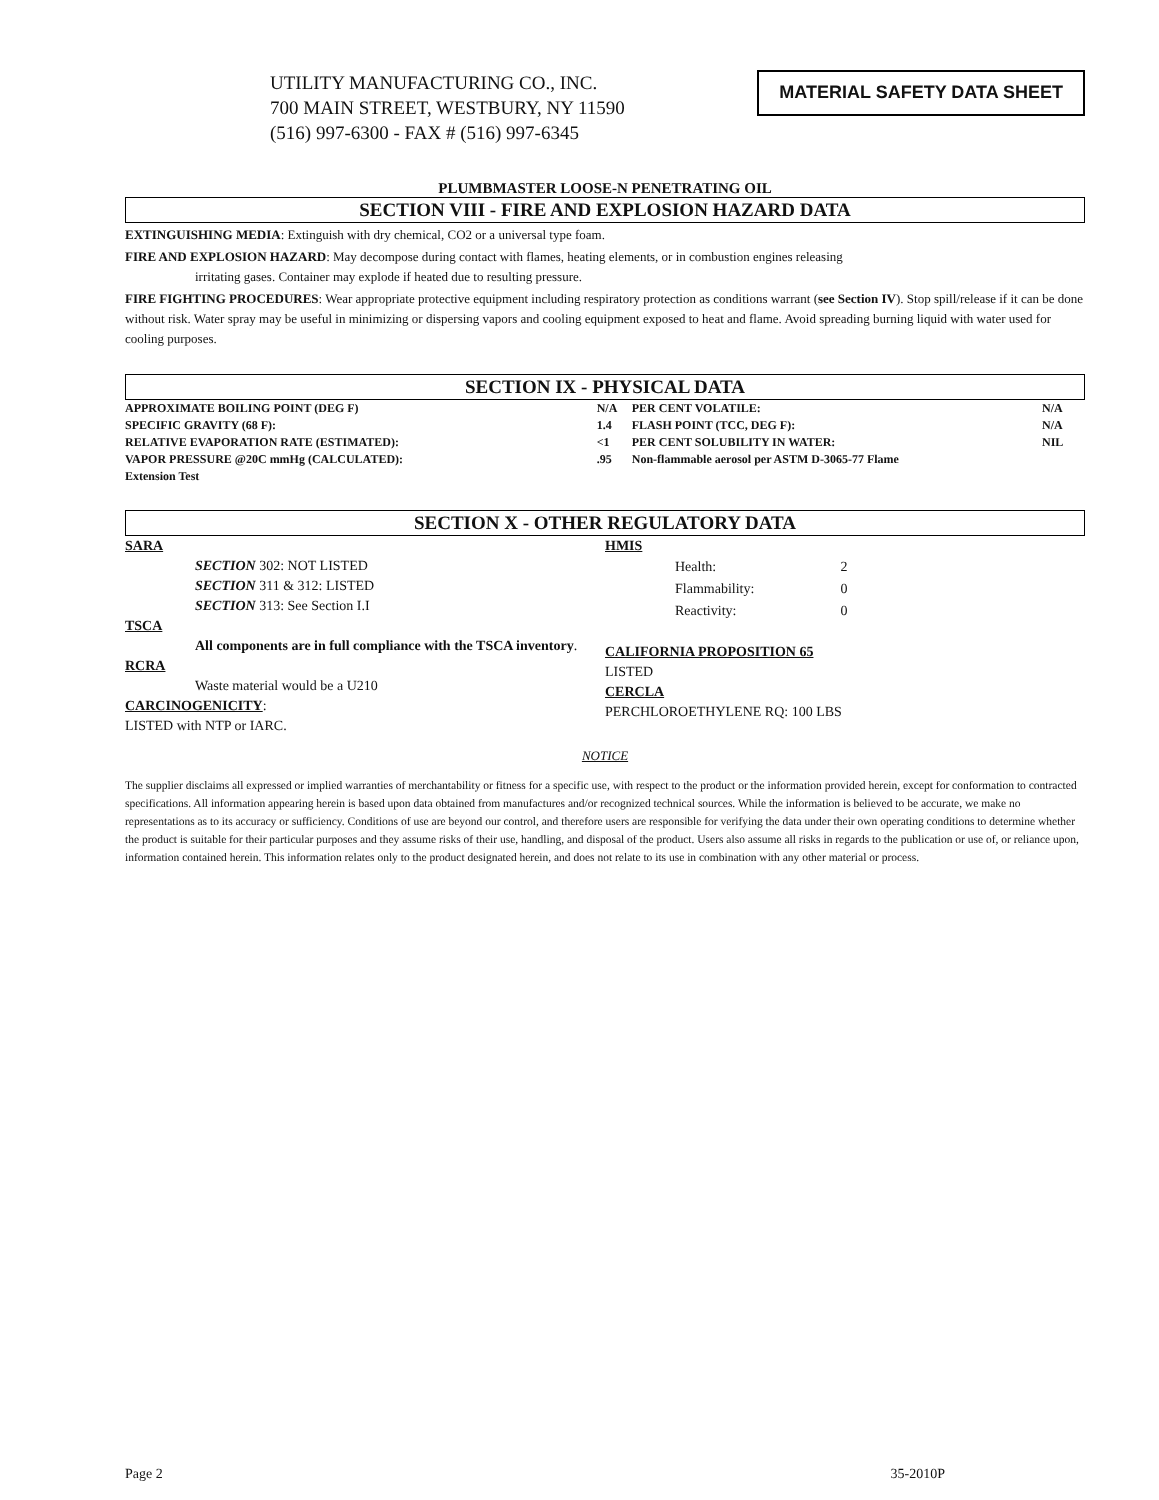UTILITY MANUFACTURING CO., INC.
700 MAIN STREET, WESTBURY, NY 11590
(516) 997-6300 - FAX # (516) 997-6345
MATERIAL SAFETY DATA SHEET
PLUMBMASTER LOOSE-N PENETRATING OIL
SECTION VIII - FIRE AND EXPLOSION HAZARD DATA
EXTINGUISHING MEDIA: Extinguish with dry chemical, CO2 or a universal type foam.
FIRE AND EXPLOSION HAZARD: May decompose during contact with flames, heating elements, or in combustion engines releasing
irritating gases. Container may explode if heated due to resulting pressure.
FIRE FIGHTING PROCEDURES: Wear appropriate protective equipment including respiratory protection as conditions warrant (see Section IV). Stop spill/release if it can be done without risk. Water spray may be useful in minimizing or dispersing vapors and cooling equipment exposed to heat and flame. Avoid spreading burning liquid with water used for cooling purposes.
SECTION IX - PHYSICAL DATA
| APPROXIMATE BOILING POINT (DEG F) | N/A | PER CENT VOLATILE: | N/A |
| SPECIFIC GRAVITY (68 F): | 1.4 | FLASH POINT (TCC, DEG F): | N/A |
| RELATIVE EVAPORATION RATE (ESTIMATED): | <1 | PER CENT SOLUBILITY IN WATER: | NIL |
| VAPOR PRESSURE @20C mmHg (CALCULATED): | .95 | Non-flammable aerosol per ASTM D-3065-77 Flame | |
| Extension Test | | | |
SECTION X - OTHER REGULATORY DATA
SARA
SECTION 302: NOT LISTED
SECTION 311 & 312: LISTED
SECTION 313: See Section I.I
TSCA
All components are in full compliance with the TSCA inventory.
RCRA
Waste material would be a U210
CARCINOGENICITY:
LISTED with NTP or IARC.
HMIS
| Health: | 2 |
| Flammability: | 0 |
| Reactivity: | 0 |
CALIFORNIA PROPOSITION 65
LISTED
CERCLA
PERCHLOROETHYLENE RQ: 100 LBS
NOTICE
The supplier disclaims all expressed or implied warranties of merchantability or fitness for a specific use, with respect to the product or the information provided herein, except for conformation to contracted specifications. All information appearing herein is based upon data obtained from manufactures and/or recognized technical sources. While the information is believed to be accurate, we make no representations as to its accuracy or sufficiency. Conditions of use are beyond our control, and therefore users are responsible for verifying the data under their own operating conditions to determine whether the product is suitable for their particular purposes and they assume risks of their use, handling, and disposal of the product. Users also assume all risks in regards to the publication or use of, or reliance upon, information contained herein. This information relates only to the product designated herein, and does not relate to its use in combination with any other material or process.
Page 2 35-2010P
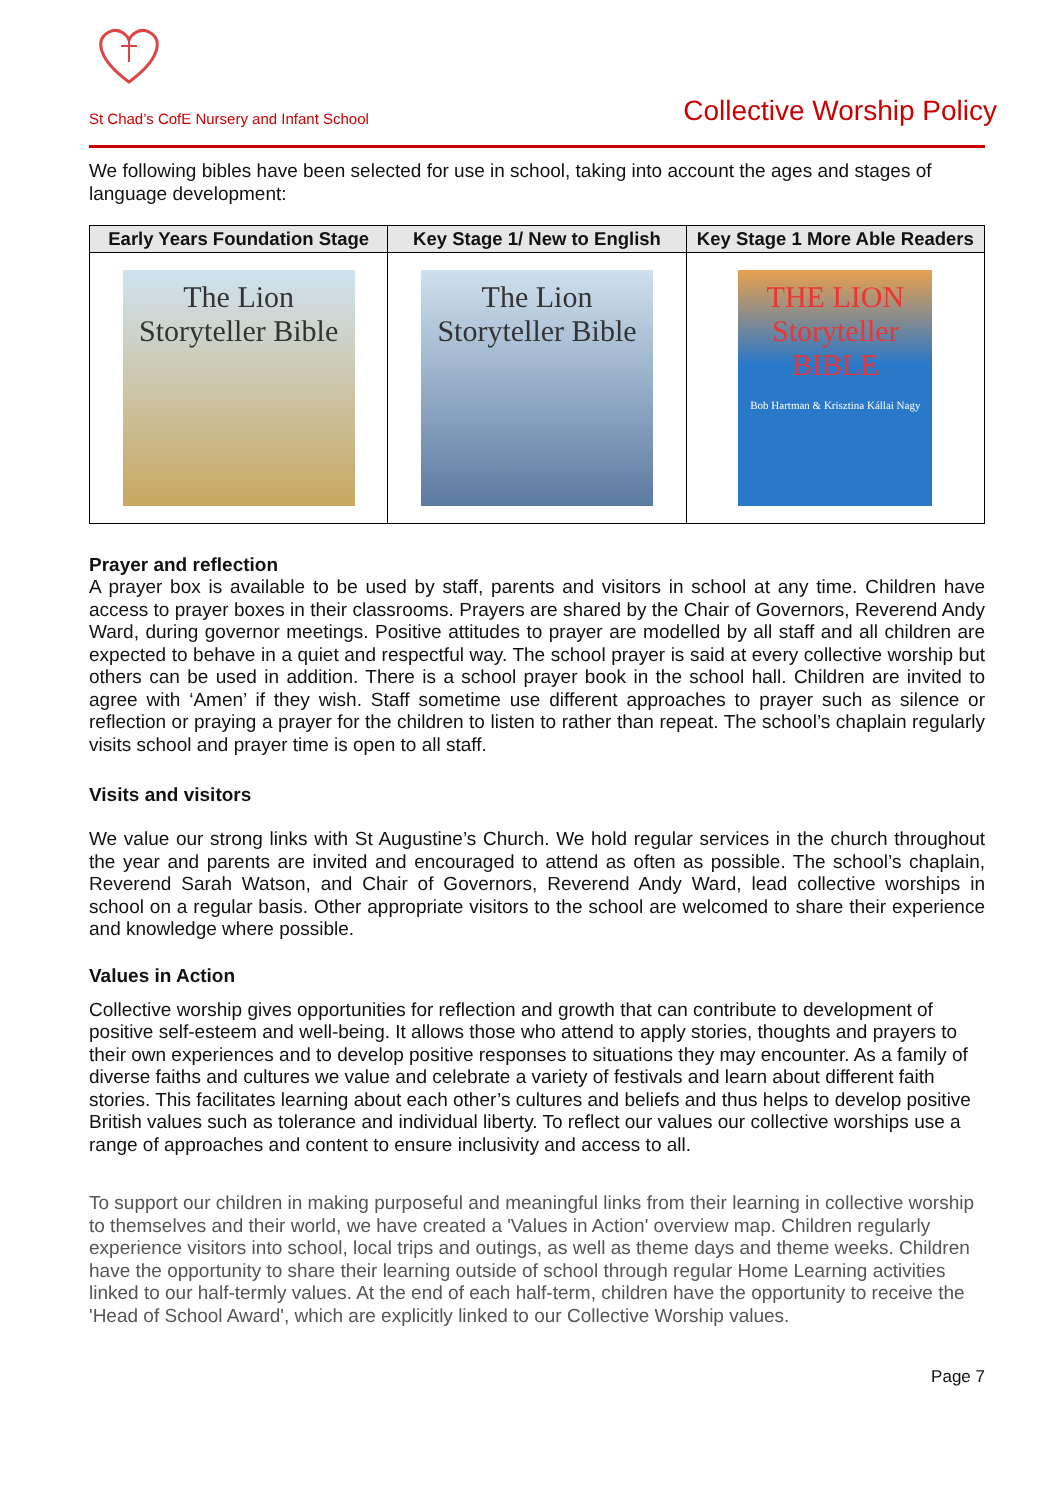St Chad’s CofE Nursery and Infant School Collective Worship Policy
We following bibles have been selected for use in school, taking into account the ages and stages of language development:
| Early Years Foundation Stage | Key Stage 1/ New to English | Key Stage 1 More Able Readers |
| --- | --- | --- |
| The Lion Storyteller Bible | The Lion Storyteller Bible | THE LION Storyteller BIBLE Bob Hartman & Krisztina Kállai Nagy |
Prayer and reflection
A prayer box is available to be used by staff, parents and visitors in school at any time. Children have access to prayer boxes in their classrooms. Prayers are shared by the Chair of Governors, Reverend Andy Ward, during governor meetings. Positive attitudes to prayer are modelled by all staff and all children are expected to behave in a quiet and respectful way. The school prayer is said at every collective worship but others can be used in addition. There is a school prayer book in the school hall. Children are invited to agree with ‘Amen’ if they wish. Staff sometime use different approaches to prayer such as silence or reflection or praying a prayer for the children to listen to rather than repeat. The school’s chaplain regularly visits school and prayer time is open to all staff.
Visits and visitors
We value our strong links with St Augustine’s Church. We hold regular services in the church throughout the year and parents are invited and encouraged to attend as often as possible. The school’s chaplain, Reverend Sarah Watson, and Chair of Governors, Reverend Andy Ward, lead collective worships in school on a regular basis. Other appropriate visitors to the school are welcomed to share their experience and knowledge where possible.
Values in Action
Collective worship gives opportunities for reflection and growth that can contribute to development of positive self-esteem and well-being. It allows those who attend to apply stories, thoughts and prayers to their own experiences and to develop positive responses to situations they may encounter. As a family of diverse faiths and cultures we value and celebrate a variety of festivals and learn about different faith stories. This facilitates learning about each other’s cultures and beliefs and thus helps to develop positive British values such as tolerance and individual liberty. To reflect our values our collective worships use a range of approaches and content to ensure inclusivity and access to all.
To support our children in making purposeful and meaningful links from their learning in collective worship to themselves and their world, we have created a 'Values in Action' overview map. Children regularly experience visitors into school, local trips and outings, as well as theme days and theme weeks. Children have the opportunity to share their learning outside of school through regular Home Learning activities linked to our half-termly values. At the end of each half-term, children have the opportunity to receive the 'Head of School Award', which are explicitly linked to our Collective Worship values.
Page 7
◆ ◆ ◆ ◆
__Exercise brief__
Leave the images out and print each entry exactly.

__Written reply__
UTILITY MANUFACTURING CO., INC.
700 MAIN STREET, WESTBURY, NY 11590
(516) 997-6300 - FAX # (516) 997-6345
MATERIAL SAFETY DATA SHEET
PLUMBMASTER LOOSE-N PENETRATING OIL
SECTION VIII - FIRE AND EXPLOSION HAZARD DATA
EXTINGUISHING MEDIA: Extinguish with dry chemical, CO2 or a universal type foam.
FIRE AND EXPLOSION HAZARD: May decompose during contact with flames, heating elements, or in combustion engines releasing
irritating gases. Container may explode if heated due to resulting pressure.
FIRE FIGHTING PROCEDURES: Wear appropriate protective equipment including respiratory protection as conditions warrant (see Section IV). Stop spill/release if it can be done without risk. Water spray may be useful in minimizing or dispersing vapors and cooling equipment exposed to heat and flame. Avoid spreading burning liquid with water used for cooling purposes.
SECTION IX - PHYSICAL DATA
| APPROXIMATE BOILING POINT (DEG F) | N/A | PER CENT VOLATILE: | N/A |
| SPECIFIC GRAVITY (68 F): | 1.4 | FLASH POINT (TCC, DEG F): | N/A |
| RELATIVE EVAPORATION RATE (ESTIMATED): | <1 | PER CENT SOLUBILITY IN WATER: | NIL |
| VAPOR PRESSURE @20C mmHg (CALCULATED): | .95 | Non-flammable aerosol per ASTM D-3065-77 Flame | |
| Extension Test | | | |
SECTION X - OTHER REGULATORY DATA
SARA
SECTION 302: NOT LISTED
SECTION 311 & 312: LISTED
SECTION 313: See Section I.I
TSCA
All components are in full compliance with the TSCA inventory.
RCRA
Waste material would be a U210
CARCINOGENICITY:
LISTED with NTP or IARC.
HMIS
| Health: | 2 |
| Flammability: | 0 |
| Reactivity: | 0 |
CALIFORNIA PROPOSITION 65
LISTED
CERCLA
PERCHLOROETHYLENE RQ: 100 LBS
NOTICE
The supplier disclaims all expressed or implied warranties of merchantability or fitness for a specific use, with respect to the product or the information provided herein, except for conformation to contracted specifications. All information appearing herein is based upon data obtained from manufactures and/or recognized technical sources. While the information is believed to be accurate, we make no representations as to its accuracy or sufficiency. Conditions of use are beyond our control, and therefore users are responsible for verifying the data under their own operating conditions to determine whether the product is suitable for their particular purposes and they assume risks of their use, handling, and disposal of the product. Users also assume all risks in regards to the publication or use of, or reliance upon, information contained herein. This information relates only to the product designated herein, and does not relate to its use in combination with any other material or process.
Page 2 35-2010P
St Chad’s CofE Nursery and Infant School Collective Worship Policy
We following bibles have been selected for use in school, taking into account the ages and stages of language development:
| Early Years Foundation Stage | Key Stage 1/ New to English | Key Stage 1 More Able Readers |
| --- | --- | --- |
| The Lion Storyteller Bible | The Lion Storyteller Bible | THE LION Storyteller BIBLE Bob Hartman & Krisztina Kállai Nagy |
Prayer and reflection
A prayer box is available to be used by staff, parents and visitors in school at any time. Children have access to prayer boxes in their classrooms. Prayers are shared by the Chair of Governors, Reverend Andy Ward, during governor meetings. Positive attitudes to prayer are modelled by all staff and all children are expected to behave in a quiet and respectful way. The school prayer is said at every collective worship but others can be used in addition. There is a school prayer book in the school hall. Children are invited to agree with ‘Amen’ if they wish. Staff sometime use different approaches to prayer such as silence or reflection or praying a prayer for the children to listen to rather than repeat. The school’s chaplain regularly visits school and prayer time is open to all staff.
Visits and visitors
We value our strong links with St Augustine’s Church. We hold regular services in the church throughout the year and parents are invited and encouraged to attend as often as possible. The school’s chaplain, Reverend Sarah Watson, and Chair of Governors, Reverend Andy Ward, lead collective worships in school on a regular basis. Other appropriate visitors to the school are welcomed to share their experience and knowledge where possible.
Values in Action
Collective worship gives opportunities for reflection and growth that can contribute to development of positive self-esteem and well-being. It allows those who attend to apply stories, thoughts and prayers to their own experiences and to develop positive responses to situations they may encounter. As a family of diverse faiths and cultures we value and celebrate a variety of festivals and learn about different faith stories. This facilitates learning about each other’s cultures and beliefs and thus helps to develop positive British values such as tolerance and individual liberty. To reflect our values our collective worships use a range of approaches and content to ensure inclusivity and access to all.
To support our children in making purposeful and meaningful links from their learning in collective worship to themselves and their world, we have created a 'Values in Action' overview map. Children regularly experience visitors into school, local trips and outings, as well as theme days and theme weeks. Children have the opportunity to share their learning outside of school through regular Home Learning activities linked to our half-termly values. At the end of each half-term, children have the opportunity to receive the 'Head of School Award', which are explicitly linked to our Collective Worship values.
Page 7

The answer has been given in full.